Other insects, such as some types of butterflies, migrate in large masses – flying long distances in a purposeful manner, ignoring food and potential spouses as they move towards their destination. The end point may be a breeding site where there is an abundance of plants on which to lay their eggs, or it could be a place for over-wintering – a warm, sheltered location where adults cluster together to wait out the coldest months of winter.
These large ‘plagues’ are often witnessed by the public and sometimes attract the attention of the media. Some species are admired for the spectacular, others may cause damage to crops and gardens. While these fluttering masses of insects may invade our personal space for a short time (e.g. flower beetles clustered on washing, butterflies splattering on car windscreens or plague locusts blundering into our face and hair) it is a mild annoyance compared to the excitement of witnessing such a grand and extraordinary phenomenon.
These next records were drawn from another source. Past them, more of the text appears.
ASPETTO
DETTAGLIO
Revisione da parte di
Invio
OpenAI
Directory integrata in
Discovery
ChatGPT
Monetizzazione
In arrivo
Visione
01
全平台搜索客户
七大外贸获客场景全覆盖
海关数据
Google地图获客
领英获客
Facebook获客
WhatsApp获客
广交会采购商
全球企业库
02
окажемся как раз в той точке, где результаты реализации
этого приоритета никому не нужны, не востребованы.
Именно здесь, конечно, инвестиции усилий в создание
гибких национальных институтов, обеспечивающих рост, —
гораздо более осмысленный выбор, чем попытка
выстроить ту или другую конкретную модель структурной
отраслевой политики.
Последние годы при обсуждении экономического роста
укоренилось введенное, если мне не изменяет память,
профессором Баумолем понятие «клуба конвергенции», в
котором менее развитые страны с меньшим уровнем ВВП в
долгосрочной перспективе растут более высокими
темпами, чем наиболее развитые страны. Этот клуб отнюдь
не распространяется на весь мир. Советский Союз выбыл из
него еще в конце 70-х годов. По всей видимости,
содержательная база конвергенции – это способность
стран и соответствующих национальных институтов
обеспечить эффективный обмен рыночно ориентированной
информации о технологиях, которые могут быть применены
Two of the butterflies which migrate through the Coast are the caper white butterfly and the blue tiger butterfly.
Caper white butterfly - Belenois java
Caper white butterflies are handsome white insects with yellow and black markings. They can form large migrations in spring and summer, which have been dubbed by some as ‘butterfly snow’. At its peak, as many as 650 individuals have been witnessed passing through a 50 metre line of sight within the space of an hour. The butterflies move at a steady speed, around 2–3 metres off the ground. Unfortunately, at this height, many individuals become splattered on the windscreens of our cars.
The exact nature of these migrations is quite baffling and the direction of flight often depends on your locality. Queensland populations tend to fly further north during the spring, whereas those in New South Wales and Victoria, fly south.
Caper whites breed in vast numbers on caper bush, a shrub that grows commonly, further inland from the coast of Australia. The larvae reach huge populations, often completely stripping the foliage from the plant. The migrations of the adults are almost certainly linked with the butterfly’s search for suitable plants for egg laying, as well as warm, mild temperatures for optimal survival.
Size: adult wingspan 55 mm.
Goodie or baddie? These migrations are a beautiful sight, however a trip through the car wash may be needed.
Blue tiger butterfly - Tirumala hamata
Blue tiger butterflies are large dark brown or black butterflies, with streaks of light blue markings dotted across their wings. They can be found breeding in coastal and monsoonal rainforests, where their caterpillars feed on certain species of vines. From time to time they form huge migrations during spring, usually making their way southward. In autumn, the butterflies fly north in search of over-wintering sites, where they wait out the cooler months huddled together on trees and vines in dry gullies and creek banks.
Size: adult wingspan 70 mm.
Goodie or baddie? A beautiful butterfly to watch flutter by.